|09-18-2007, 09:18 PM||#2|
I used to be Dragoneye...
GM?!?! or the labor unions that work for GM?
I've heard that the latter are prepared to strike. Which really doesn't mean much. They're still negotiating, and supposedly the talks are going well - they're just, taking a while.
|09-18-2007, 09:19 PM||#3|
Drives: '99 Camaro SS #1392
Join Date: Jun 2006
Location: Newtown, Pa.
The Elephant in the Room: GM and UAW Talks Continue
The elephant in the room (and it is a big one) within the auto industry is the inability thus far for an agreement to be reached between the UAW and GM (or either of the other two large US carmakers). Now that the UAW has identified GM as their strike target, negotiations have reached a feverous pace and everything appears to be at a standstill awaiting the inevitable annoucement that hopefully results well for the industry.
From the Associated Press:
Bargainers for the UAW and GM returned to negotiations today, with workers at plants around the US back on the job and wondering about the fate of their new contract.
Negotiations resumed Saturday morning, after the two sides took a break from marathon talks that appeared close to running aground on Sunday night.
Plants reopened as scheduled, and a number of local unions told their workers to hold off on strike preparations until there was word from Detroit about the outcome of the talks.
The U.A.W.'s contract with G.M., which covers about 73,000 workers in the United States, expired at 12:01 a.m. Saturday, but it has been extended on an hour-by-hour basis. Contracts at Ford and Chrysler LLC have been extended indefinitely.
On Sunday night, bargainers worked until about 3 a.m. Eastern time, in the fourth straight marathon session since the union named G.M. as its strike target on Thursday.
Late Sunday, it appeared that negotiations between the two sides were in danger of collapse, with union leaders considering the possibility of recessing the negotiations and choosing another automaker, perhaps Ford, in an effort to reach a new contract.
But after resuming the discussions today, the two sides were believed to be closer to an agreement, people with knowledge of the private discussions said.
The tone and direction of bargaining have changed quickly on several occasions over the past few days, given the complex nature of the negotiations.
The union's decision not to extend the GM contract indefinitely gives it the ability to call a strike on short notice, which is its ultimate weapon in bargaining.

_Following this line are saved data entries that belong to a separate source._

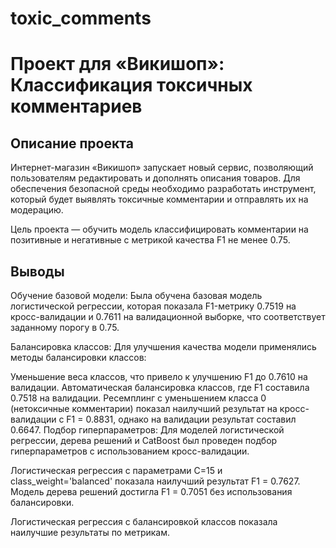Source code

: # toxic_comments
# Проект для «Викишоп»: Классификация токсичных комментариев
## Описание проекта
Интернет-магазин «Викишоп» запускает новый сервис, позволяющий пользователям редактировать и дополнять описания товаров. Для обеспечения безопасной среды необходимо разработать инструмент, который будет выявлять токсичные комментарии и отправлять их на модерацию. 

Цель проекта — обучить модель классифицировать комментарии на позитивные и негативные с метрикой качества F1 не менее 0.75.

## Выводы

Обучение базовой модели: Была обучена базовая модель логистической регрессии, которая показала F1-метрику 0.7519 на кросс-валидации и 0.7611 на валидационной выборке, что соответствует заданному порогу в 0.75.

Балансировка классов: Для улучшения качества модели применялись методы балансировки классов:

Уменьшение веса классов, что привело к улучшению F1 до 0.7610 на валидации.
Автоматическая балансировка классов, где F1 составила 0.7518 на валидации.
Ресемплинг с уменьшением класса 0 (нетоксичные комментарии) показал наилучший результат на кросс-валидации с F1 = 0.8831, однако на валидации результат составил 0.6647.
Подбор гиперпараметров: Для моделей логистической регрессии, дерева решений и CatBoost был проведен подбор гиперпараметров с использованием кросс-валидации.

Логистическая регрессия с параметрами C=15 и class_weight='balanced' показала наилучший результат F1 = 0.7627.
Модель дерева решений достигла F1 = 0.7051 без использования балансировки. 

Логистическая регрессия с балансировкой классов показала наилучшие результаты по метрикам.
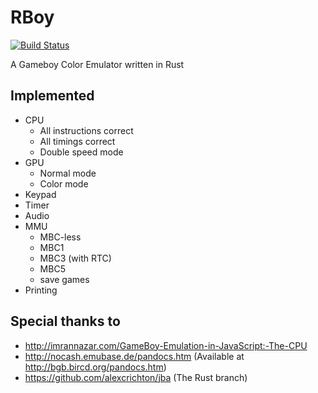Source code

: RBoy
====

[![Build Status](https://travis-ci.org/mvdnes/rboy.png?branch=master)](https://travis-ci.org/mvdnes/rboy)

A Gameboy Color Emulator written in Rust


Implemented
-----------

* CPU
  - All instructions correct
  - All timings correct
  - Double speed mode
* GPU
  - Normal mode
  - Color mode
* Keypad
* Timer
* Audio
* MMU
  - MBC-less
  - MBC1
  - MBC3 (with RTC)
  - MBC5
  - save games
* Printing

Special thanks to
-----------------

* http://imrannazar.com/GameBoy-Emulation-in-JavaScript:-The-CPU
* http://nocash.emubase.de/pandocs.htm (Available at http://bgb.bircd.org/pandocs.htm)
* https://github.com/alexcrichton/jba (The Rust branch)
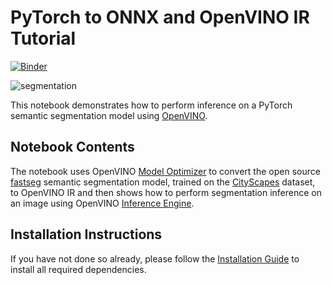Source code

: # PyTorch to ONNX and OpenVINO IR Tutorial

[![Binder](https://mybinder.org/badge_logo.svg)](https://mybinder.org/v2/gh/openvinotoolkit/openvino_notebooks/HEAD?filepath=notebooks%2F102-pytorch-onnx-to-openvino%2F102-pytorch-onnx-to-openvino.ipynb)

![segmentation](https://user-images.githubusercontent.com/36741649/127172810-6d5376bf-3613-4b4d-a036-21123bb35857.jpg)

This notebook demonstrates how to perform inference on a PyTorch semantic segmentation model using [OpenVINO](https://github.com/openvinotoolkit/openvino).

## Notebook Contents

The notebook uses OpenVINO [Model Optimizer](https://docs.openvinotoolkit.org/latest/openvino_docs_MO_DG_Deep_Learning_Model_Optimizer_DevGuide.html) to convert the open source [fastseg](https://github.com/ekzhang/fastseg/) semantic segmentation model, trained on the [CityScapes](https://www.cityscapes-dataset.com) dataset, to OpenVINO IR and then shows how to perform segmentation inference on an image using OpenVINO [Inference Engine](https://docs.openvinotoolkit.org/latest/openvino_docs_IE_DG_Deep_Learning_Inference_Engine_DevGuide.html).

## Installation Instructions

If you have not done so already, please follow the [Installation Guide](../../README.md) to install all required dependencies.
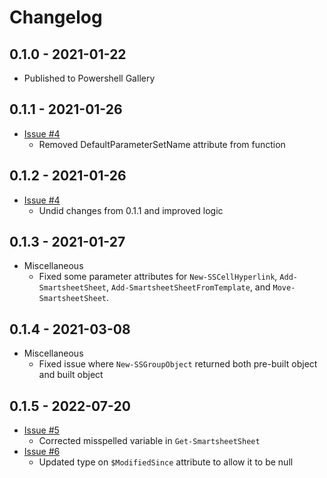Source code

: # Changelog

## 0.1.0 - 2021-01-22
- Published to Powershell Gallery

## 0.1.1 - 2021-01-26
- [Issue #4](https://github.com/skywayskase/PSSmartsheet/issues/4)
    - Removed DefaultParameterSetName attribute from function

## 0.1.2 - 2021-01-26
- [Issue #4](https://github.com/skywayskase/PSSmartsheet/issues/4)
    - Undid changes from 0.1.1 and improved logic

## 0.1.3 - 2021-01-27
- Miscellaneous
    - Fixed some parameter attributes for `New-SSCellHyperlink`, `Add-SmartsheetSheet`, `Add-SmartsheetSheetFromTemplate`, and `Move-SmartsheetSheet`.
## 0.1.4 - 2021-03-08
- Miscellaneous
    - Fixed issue where `New-SSGroupObject` returned both pre-built object and built object

## 0.1.5 - 2022-07-20
- [Issue #5](https://github.com/skywayskase/PSSmartsheet/issues/5)
    - Corrected misspelled variable in `Get-SmartsheetSheet`
- [Issue #6](https://github.com/skywayskase/PSSmartsheet/issues/6)
    - Updated type on `$ModifiedSince` attribute to allow it to be null
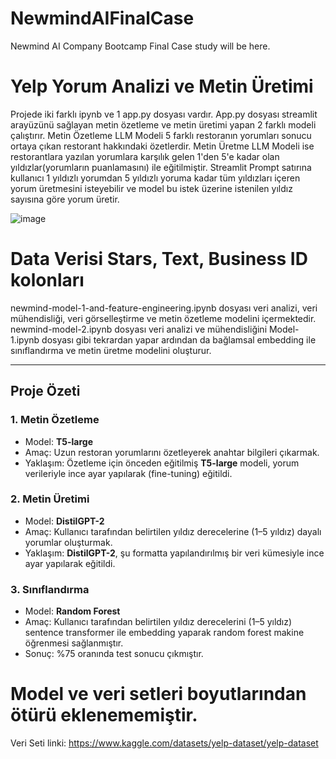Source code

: # NewmindAIFinalCase
Newmind AI Company Bootcamp Final Case study will be here.

# Yelp Yorum Analizi ve Metin Üretimi

Projede iki farklı ipynb ve 1 app.py dosyası vardır. App.py dosyası streamlit arayüzünü sağlayan metin özetleme ve metin üretimi yapan 2 farklı modeli çalıştırır. Metin Özetleme LLM Modeli 5 farklı restoranın yorumları sonucu ortaya çıkan restorant hakkındaki özetlerdir. Metin Üretme LLM Modeli ise restorantlara yazılan yorumlara karşılık gelen 1'den 5'e kadar olan yıldızlar(yorumların puanlamasını) ile eğitilmiştir. Streamlit Prompt satırına kullanıcı 1 yıldızlı yorumdan 5 yıldızlı yoruma kadar tüm yıldızları içeren yorum üretmesini isteyebilir ve model bu istek üzerine istenilen yıldız sayısına göre yorum üretir.

![image](https://github.com/user-attachments/assets/1195edfa-ae22-43aa-9863-a0444c86092b)
# Data Verisi Stars, Text, Business ID kolonları

newmind-model-1-and-feature-engineering.ipynb dosyası veri analizi, veri mühendisliği, veri görselleştirme ve metin özetleme modelini içermektedir.
newmind-model-2.ipynb dosyası veri analizi ve mühendisliğini Model-1.ipynb dosyası gibi tekrardan yapar ardından da bağlamsal embedding ile sınıflandırma ve metin üretme modelini oluşturur.

---

## **Proje Özeti**
### 1. **Metin Özetleme**
- Model: **T5-large**
- Amaç: Uzun restoran yorumlarını özetleyerek anahtar bilgileri çıkarmak.
- Yaklaşım: Özetleme için önceden eğitilmiş **T5-large** modeli, yorum verileriyle ince ayar yapılarak (fine-tuning) eğitildi.

### 2. **Metin Üretimi**
- Model: **DistilGPT-2**
- Amaç: Kullanıcı tarafından belirtilen yıldız derecelerine (1–5 yıldız) dayalı yorumlar oluşturmak.
- Yaklaşım: **DistilGPT-2**, şu formatta yapılandırılmış bir veri kümesiyle ince ayar yapılarak eğitildi.

### 3. **Sınıflandırma**
- Model: **Random Forest**
- Amaç: Kullanıcı tarafından belirtilen yıldız derecelerini (1–5 yıldız) sentence transformer ile embedding yaparak random forest makine öğrenmesi sağlanmıştır.
- Sonuç: %75 oranında test sonucu çıkmıştır.

  
# Model ve veri setleri boyutlarından ötürü eklenememiştir.
Veri Seti linki: https://www.kaggle.com/datasets/yelp-dataset/yelp-dataset
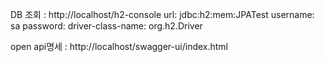 DB 조회 :  http://localhost/h2-console
    url: jdbc:h2:mem:JPATest
    username: sa
    password:
    driver-class-name: org.h2.Driver
    
open api명세 : http://localhost/swagger-ui/index.html
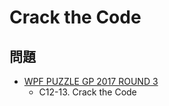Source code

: # Crack the Code

## 問題
- [WPF PUZZLE GP 2017 ROUND 3](../questions/wpfpgp2017_3.md)
	- C12-13. Crack the Code
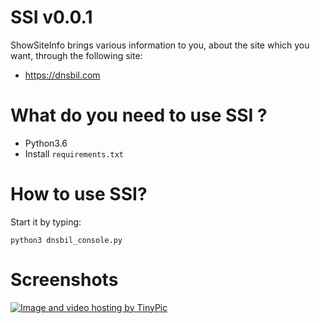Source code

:  SSI v0.0.1
===============
ShowSiteInfo brings various information to you, about the site which you want, through the following site:

- https://dnsbil.com

What do you need to use SSI ?
===================

- Python3.6
- Install `requirements.txt`

How to use SSI?
===================
Start it by typing:

    python3 dnsbil_console.py
    
Screenshots
====================

<a href="http://tinypic.com?ref=29prl3q" target="_blank"><img src="http://i65.tinypic.com/29prl3q.png" border="0" alt="Image and video hosting by TinyPic"></a>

The primary issue is the creation of a health care trust that would assume the responsibility for $55 billion in benefits for employees, retirees and their families.
The major sticking point appeared to be the way the trust would be financed. Normally such a trust, called a voluntary employee benefit association, or VEBA, is financed with a combination of cash, stock and possibly real estate.
The union's president, Ron Gettelfinger, was reportedly pushing for GM to put more cash in the health care trust, while GM officials were arguing in favor of a mix that contained more stock.
That could cause a philosophical problem for some union members, however, since any action taken by the UAW, such as a walkout, could hurt GM's stock price, and threaten the security of the VEBA trust.
The level of financing has also been a subject of constant debate.
Companies are not required by law to provide the entire amount, since some covers expenses that have not yet been incurred. Generally, such trusts are financed at between 50 and 70 percent.
It is in the union's best interest, however, to get as much of the funds, particularly in cash, as possible, to protect its members from inflation in health care costs.
G.M., Ford and Chrysler have pushed hard in these contract negotiations for the union to agree to a trust, saying its health care expenses are a major factor limiting their ability to compete with Japanese auto companies
All told, the three companies have health care liabilities totaling nearly $100 billion.
|09-18-2007, 11:28 PM||#5|
I used to be Dragoneye...
neither will I. but all the problems that they are experiencing, and/or causing...is due mainly, Not to their existance, but to the competition's lack of unions.
Ever read the book, The World is Flat?
If your interested in this global economy stuff, I suggest it. I don't agree with everything they say, but most I do. It has also opened my eyes to a lot of crap that's going on that I didn't know.
The book is about the flattening of the world in the economical sense. Countries are begining to play on a level field with the US (and we may be dropping to thiers, too). So our internal strengths agianst ourselves, are turning out to be a weakness as well. But it's not all bad news.